There Is a God
by Antony Flew and Roy Abraham Varghese
- A theme throughout this book, and Antony Flew’s life, was to “follow the argument wherever it leads,” as Socrates did (p. 89). Has there ever been something that you were once 100 percent sure of and then later changed your mind about after much deliberation?
- Flew received a lot of criticism from atheist peers after his late-in-life conversion. In fact, some charged that he was no longer of sound mind when he announced his decision and later wrote this book. Can you imagine writing a book at age eighty-four that goes against all your previous writings over a lifetime? Do you think what Flew did was crazy or brave?
- Flew’s father was a preacher, and Flew kept his atheism from his family for as long as possible “for the sake of domestic peace and, in particular, in order to spare my father” (p. 16). Have you ever tried to conceal your beliefs? Why? What caused you to finally reveal your true feelings, if you ever did?
- Flew is considered by many to be a pioneer in the field of atheism. He advanced the entire debate about the existence of God by arguing that “a discussion about God’s existence should start with the presumption of atheism, that the onus of proof must lie with the theists. . . . [I]t helps smoke out conceptual problems with theism that might otherwise escape attention and forces theists to begin from the absolute beginning” (p. 53). Do you believe it is easier to prove something than to disprove something? Explain.
- One of the key discoveries that led to Flew’s recognition of the existence of intelligence was what modern science has learned about DNA: “Biologists’ investigation of DNA has shown, by the almost unbelievable complexity of the arrangements needed to produce life, that intelligence must have been involved” (p. 123). Do you find it surprising that the work of scientists ultimately led to Flew’s reversal? How can science, long considered the realm of atheists, lead to religious belief?
- Flew writes that “my discovery of the Divine has proceeded on a purely natural level, without any reference to supernatural phenomena. . . . It has no connection with any of the revealed religions. Nor do I claim to have had any personal experience of God or any experience that may be called supernatural or miraculous. In short, my discovery of the Divine has been a pilgrimage of reason and not of faith” (p. 93). What is the difference between a pilgrimage of reason and a pilgrimage of faith?

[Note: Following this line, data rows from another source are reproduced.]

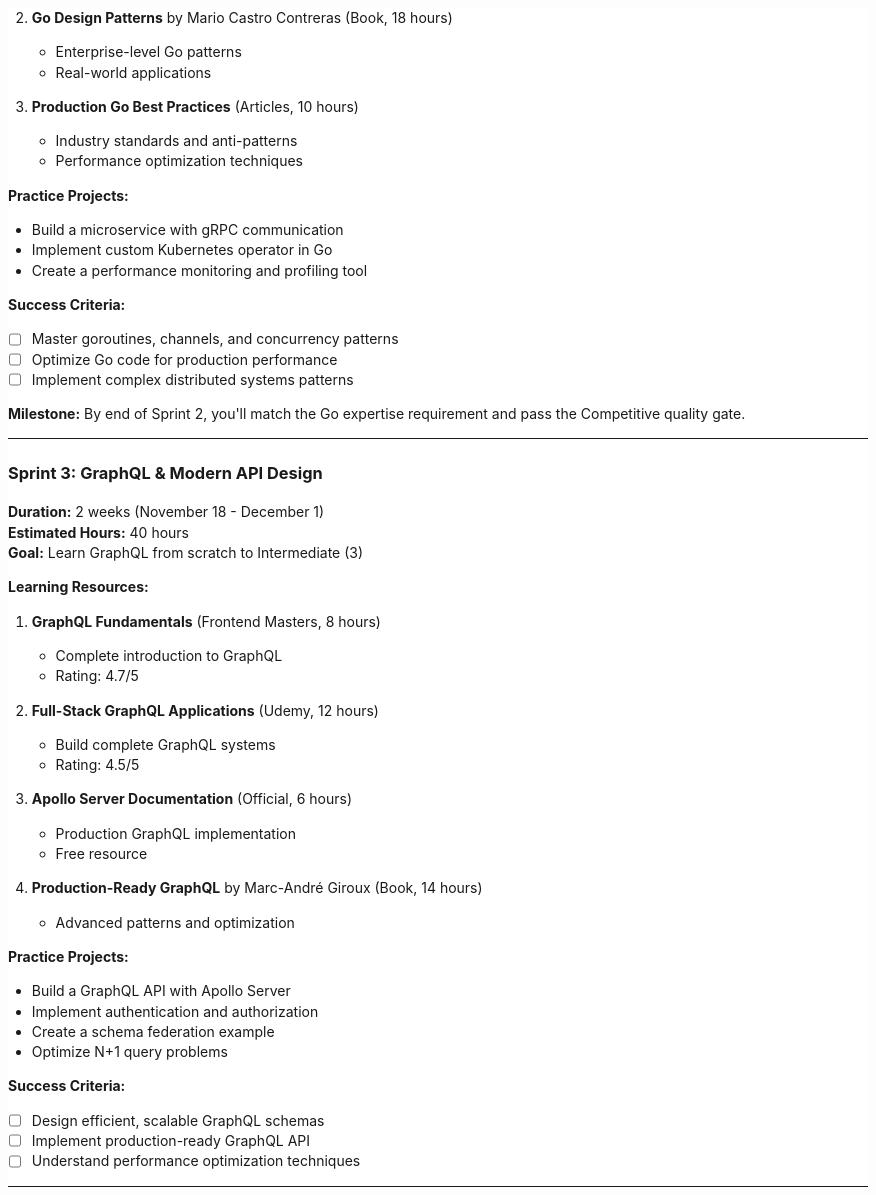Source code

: 2. **Go Design Patterns** by Mario Castro Contreras (Book, 18 hours)
   - Enterprise-level Go patterns
   - Real-world applications

3. **Production Go Best Practices** (Articles, 10 hours)
   - Industry standards and anti-patterns
   - Performance optimization techniques

**Practice Projects:**
- Build a microservice with gRPC communication
- Implement custom Kubernetes operator in Go
- Create a performance monitoring and profiling tool

**Success Criteria:**
- [ ] Master goroutines, channels, and concurrency patterns
- [ ] Optimize Go code for production performance
- [ ] Implement complex distributed systems patterns

**Milestone:** By end of Sprint 2, you'll match the Go expertise requirement and pass the Competitive quality gate.

---

### Sprint 3: GraphQL & Modern API Design
**Duration:** 2 weeks (November 18 - December 1)  
**Estimated Hours:** 40 hours  
**Goal:** Learn GraphQL from scratch to Intermediate (3)

**Learning Resources:**
1. **GraphQL Fundamentals** (Frontend Masters, 8 hours)
   - Complete introduction to GraphQL
   - Rating: 4.7/5

2. **Full-Stack GraphQL Applications** (Udemy, 12 hours)
   - Build complete GraphQL systems
   - Rating: 4.5/5

3. **Apollo Server Documentation** (Official, 6 hours)
   - Production GraphQL implementation
   - Free resource

4. **Production-Ready GraphQL** by Marc-André Giroux (Book, 14 hours)
   - Advanced patterns and optimization

**Practice Projects:**
- Build a GraphQL API with Apollo Server
- Implement authentication and authorization
- Create a schema federation example
- Optimize N+1 query problems

**Success Criteria:**
- [ ] Design efficient, scalable GraphQL schemas
- [ ] Implement production-ready GraphQL API
- [ ] Understand performance optimization techniques

---
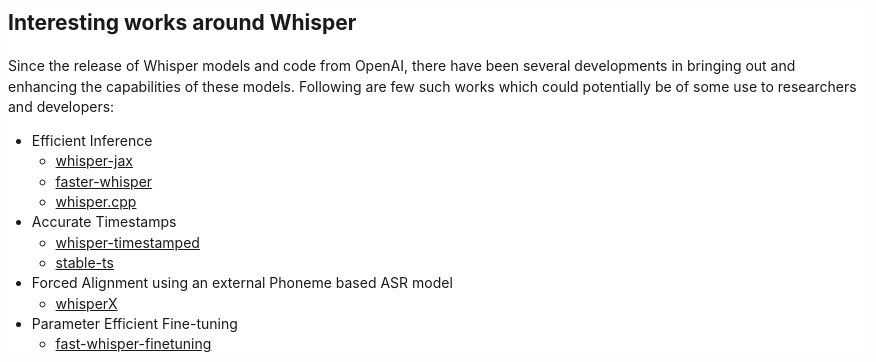 ## Interesting works around Whisper

Since the release of Whisper models and code from OpenAI, there have been several developments in bringing out and enhancing the capabilities of these models. Following are few such works which could potentially be of some use to researchers and developers:

- Efficient Inference
    - [whisper-jax](https://github.com/sanchit-gandhi/whisper-jax)
    - [faster-whisper](https://github.com/guillaumekln/faster-whisper)
    - [whisper.cpp](https://github.com/ggerganov/whisper.cpp)
- Accurate Timestamps
    - [whisper-timestamped](https://github.com/linto-ai/whisper-timestamped)
    - [stable-ts](https://github.com/jianfch/stable-ts)
- Forced Alignment using an external Phoneme based ASR model
    - [whisperX](https://github.com/m-bain/whisperX)
- Parameter Efficient Fine-tuning
    - [fast-whisper-finetuning](https://github.com/Vaibhavs10/fast-whisper-finetuning)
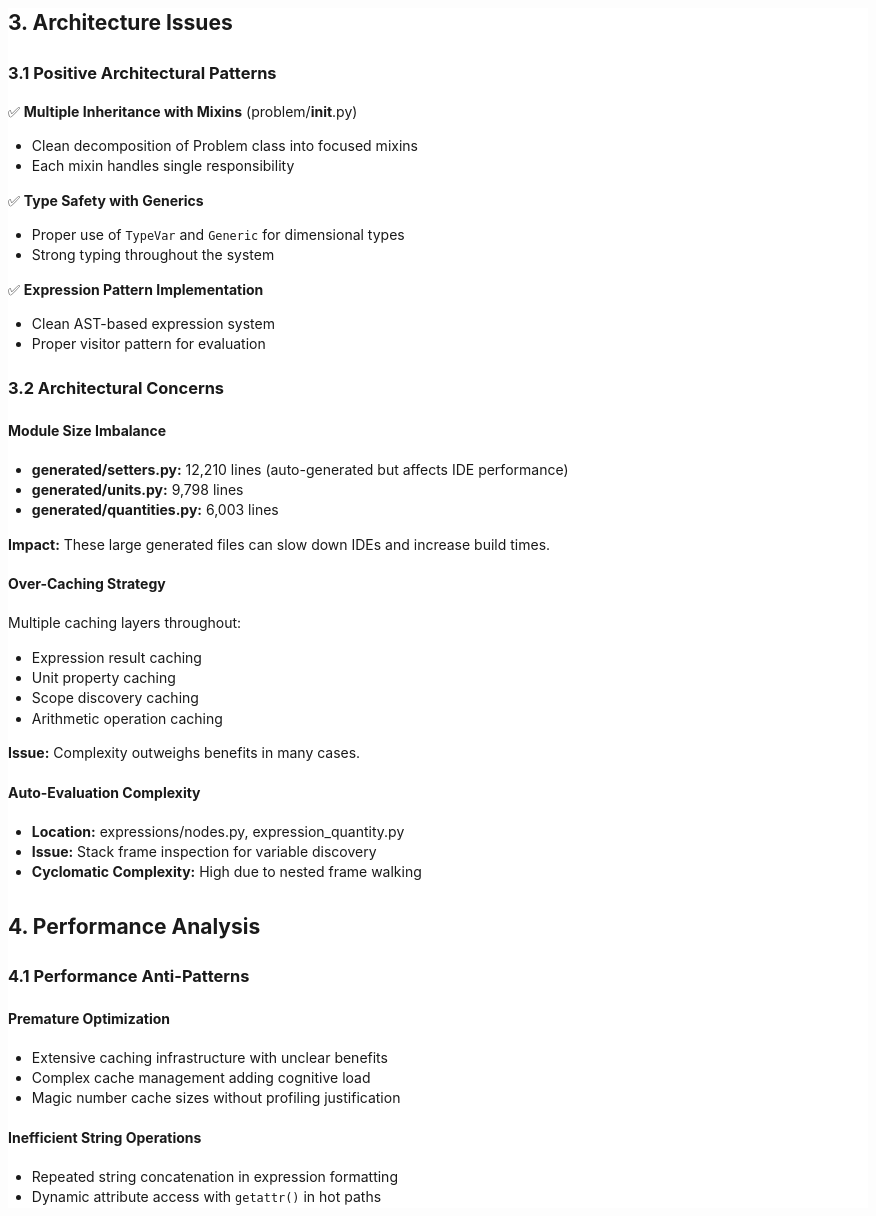 ## 3. Architecture Issues

### 3.1 Positive Architectural Patterns

✅ **Multiple Inheritance with Mixins** (problem/__init__.py)
- Clean decomposition of Problem class into focused mixins
- Each mixin handles single responsibility

✅ **Type Safety with Generics**
- Proper use of `TypeVar` and `Generic` for dimensional types
- Strong typing throughout the system

✅ **Expression Pattern Implementation**
- Clean AST-based expression system
- Proper visitor pattern for evaluation

### 3.2 Architectural Concerns

#### **Module Size Imbalance**
- **generated/setters.py:** 12,210 lines (auto-generated but affects IDE performance)
- **generated/units.py:** 9,798 lines
- **generated/quantities.py:** 6,003 lines

**Impact:** These large generated files can slow down IDEs and increase build times.

#### **Over-Caching Strategy**
Multiple caching layers throughout:
- Expression result caching
- Unit property caching  
- Scope discovery caching
- Arithmetic operation caching

**Issue:** Complexity outweighs benefits in many cases.

#### **Auto-Evaluation Complexity**
- **Location:** expressions/nodes.py, expression_quantity.py
- **Issue:** Stack frame inspection for variable discovery
- **Cyclomatic Complexity:** High due to nested frame walking

## 4. Performance Analysis

### 4.1 Performance Anti-Patterns

#### **Premature Optimization**
- Extensive caching infrastructure with unclear benefits
- Complex cache management adding cognitive load
- Magic number cache sizes without profiling justification

#### **Inefficient String Operations**
- Repeated string concatenation in expression formatting
- Dynamic attribute access with `getattr()` in hot paths
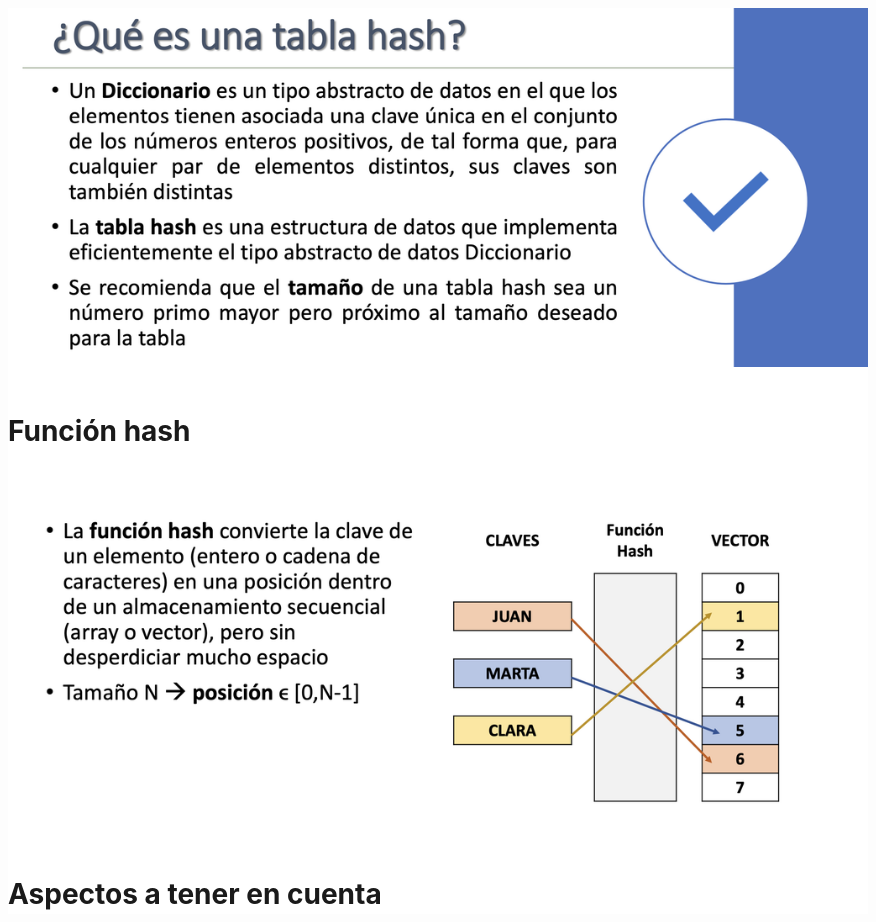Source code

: ![](img/Pasted%20image%2020231114161151.png)

# Función hash

![](img/Pasted%20image%2020231114161415.png)

# Aspectos a tener en cuenta
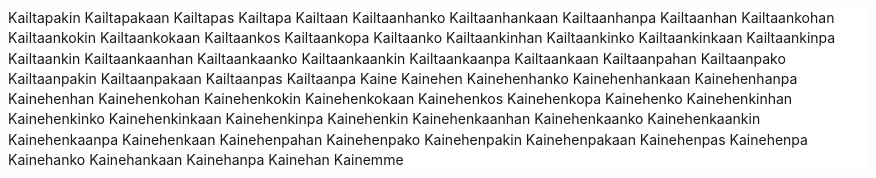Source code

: Kailtapakin
Kailtapakaan
Kailtapas
Kailtapa
Kailtaan
Kailtaanhanko
Kailtaanhankaan
Kailtaanhanpa
Kailtaanhan
Kailtaankohan
Kailtaankokin
Kailtaankokaan
Kailtaankos
Kailtaankopa
Kailtaanko
Kailtaankinhan
Kailtaankinko
Kailtaankinkaan
Kailtaankinpa
Kailtaankin
Kailtaankaanhan
Kailtaankaanko
Kailtaankaankin
Kailtaankaanpa
Kailtaankaan
Kailtaanpahan
Kailtaanpako
Kailtaanpakin
Kailtaanpakaan
Kailtaanpas
Kailtaanpa
Kaine
Kainehen
Kainehenhanko
Kainehenhankaan
Kainehenhanpa
Kainehenhan
Kainehenkohan
Kainehenkokin
Kainehenkokaan
Kainehenkos
Kainehenkopa
Kainehenko
Kainehenkinhan
Kainehenkinko
Kainehenkinkaan
Kainehenkinpa
Kainehenkin
Kainehenkaanhan
Kainehenkaanko
Kainehenkaankin
Kainehenkaanpa
Kainehenkaan
Kainehenpahan
Kainehenpako
Kainehenpakin
Kainehenpakaan
Kainehenpas
Kainehenpa
Kainehanko
Kainehankaan
Kainehanpa
Kainehan
Kainemme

- Three main arguments compelled Flew to admit the need for an Intelligent Source: (1) the presence of detailed laws of nature, (2) the finely tuned universe that was perfectly receptive to life, and (3) the question of how and why life emerged from nothing (p. 89). Which argument is most compelling to you?
- Flew ends the book by saying that he still does not necessarily believe in a personal God, nor has he made contact with the Intelligent Mind. Rather than an emotional or spiritual conversion, his was truly a philosophical one. Were you surprised by the cerebral nature of this conversion? Have you had a conversion experience? Was it more cerebral or spiritual in nature? Did Flew’s arguments cause you to change the way you think about God?